PROBLEM STATEMENT: Reproduce the records below word for word, starting at the line containing "What is the sum of all x_ohm_per_km values?" and continuing through the end of the records. Leave out the pictures.

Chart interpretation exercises
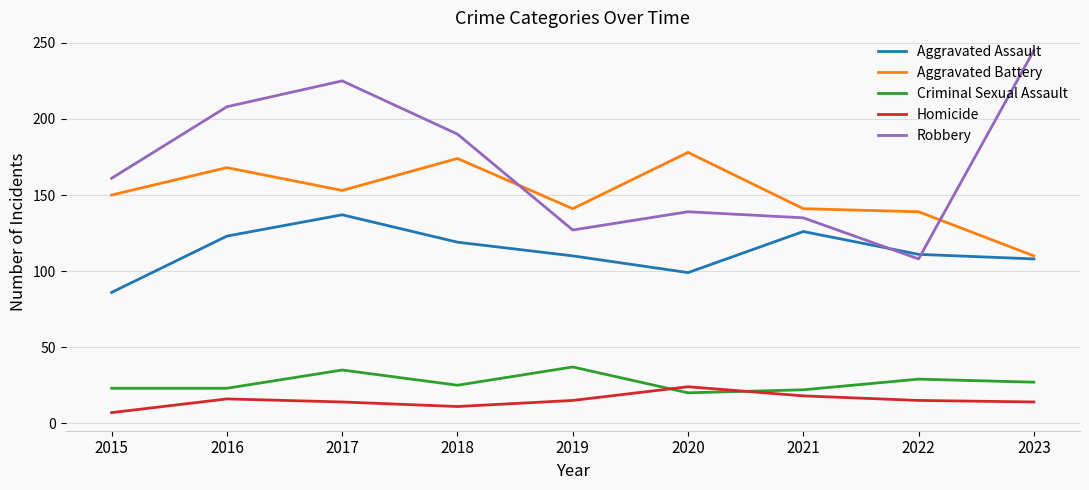

Which series has the widest spread of values?

Robbery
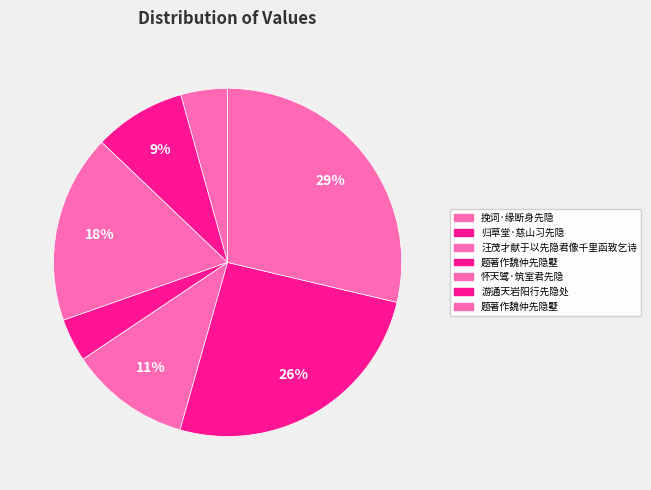

Count the number of slices in the pie.

7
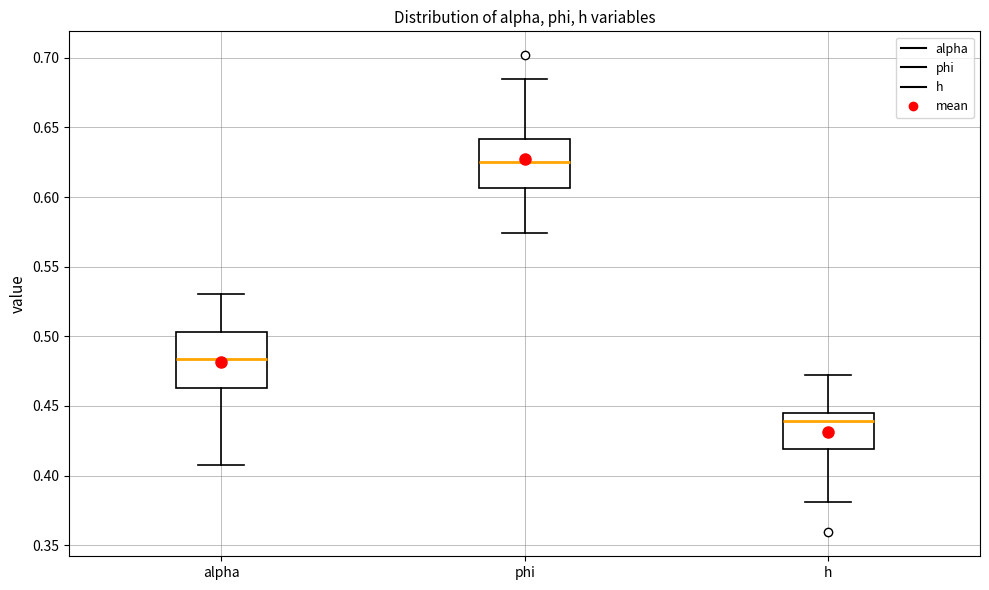

Which box is the tallest, from its lower edge to its upper edge?

alpha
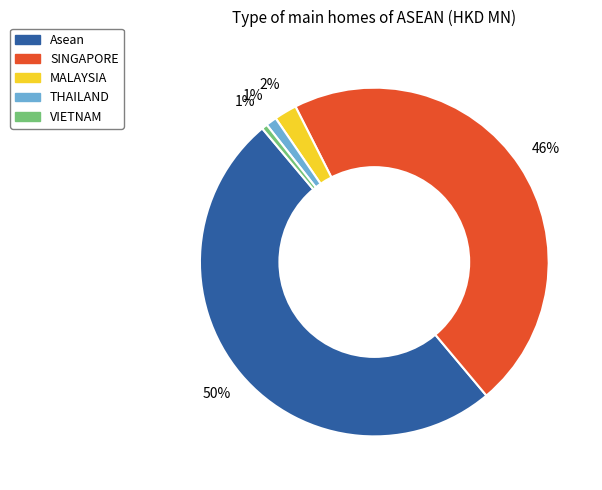

Is THAILAND the majority of the pie?

No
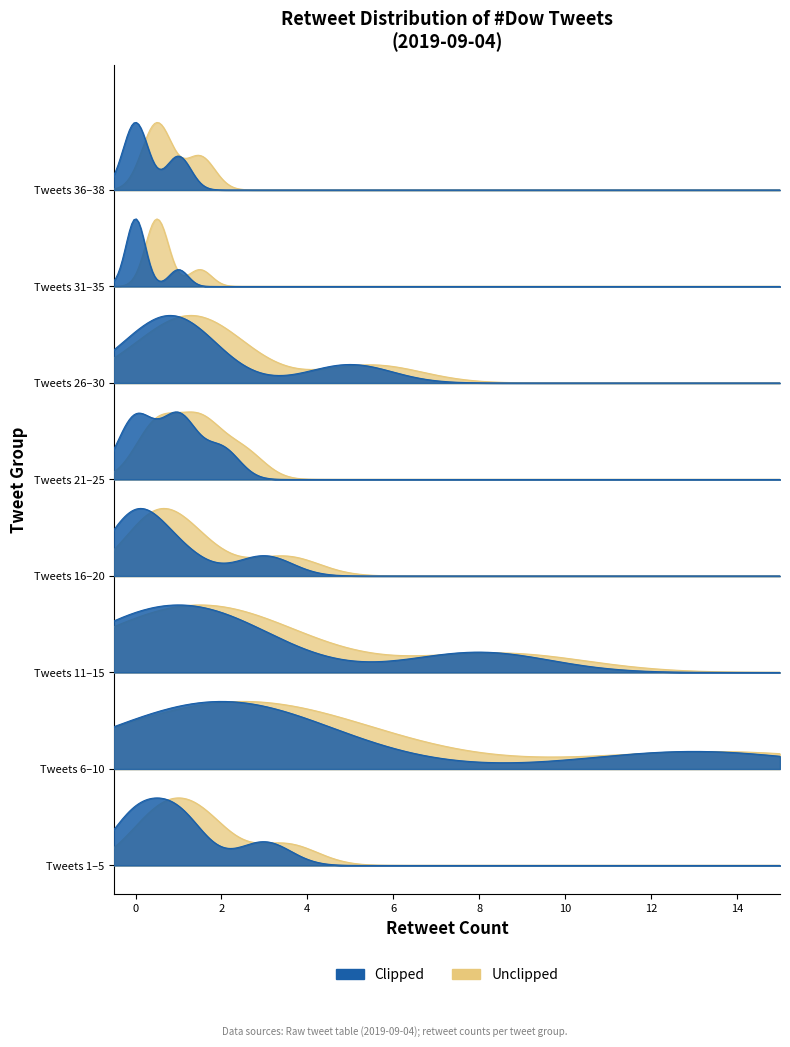

How many positive values are there?

22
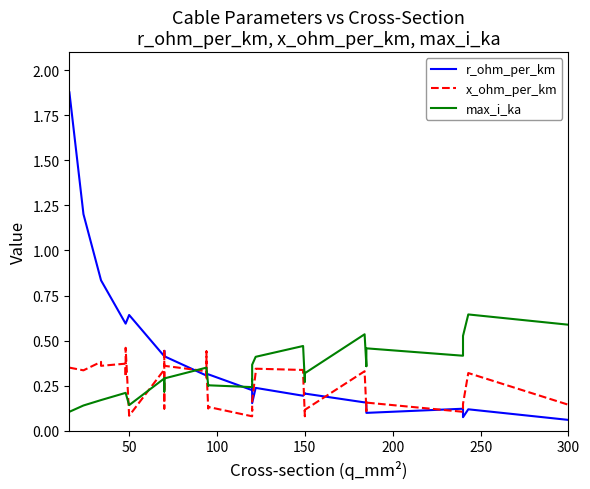

What is the sum of all x_ohm_per_km values?

9.7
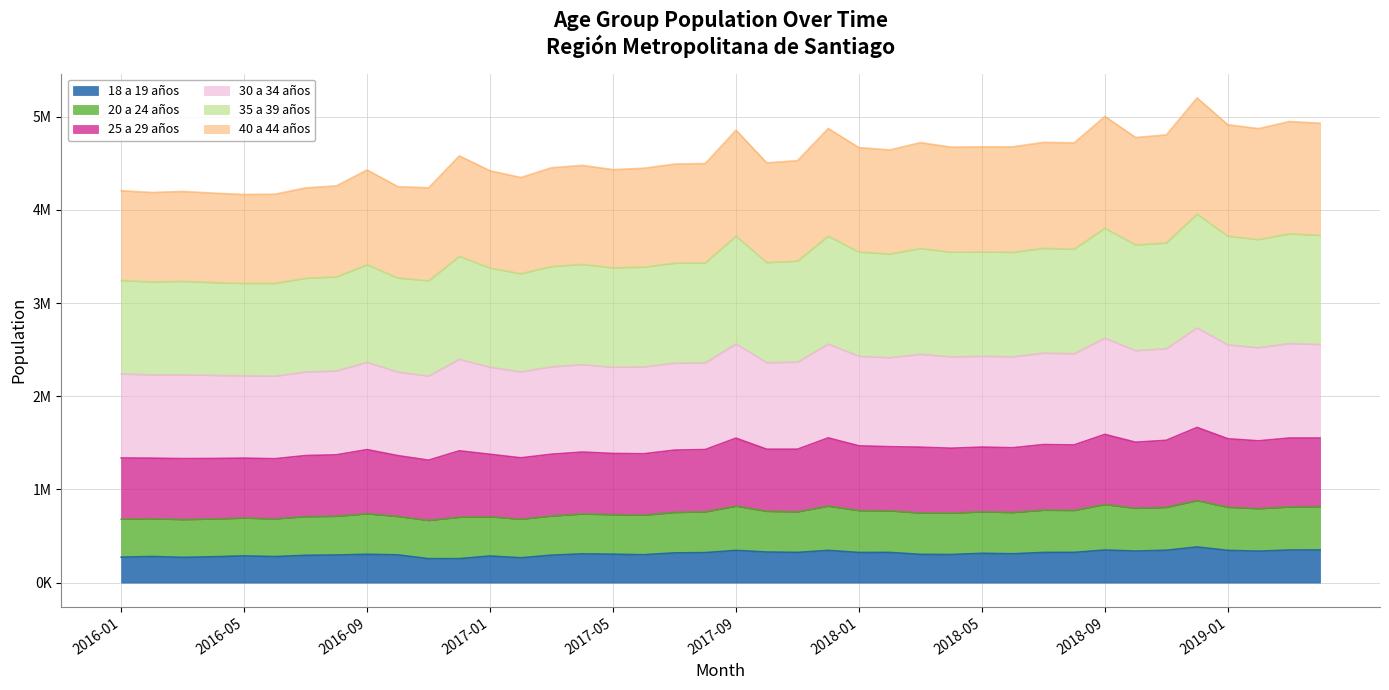

Which has a higher value, 2017-02 or 2016-09?

2016-09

SOLUTION TO THE EXERCISE:
What is the sum of all x_ohm_per_km values?

9.7

Which has a higher value, 2017-02 or 2016-09?

2016-09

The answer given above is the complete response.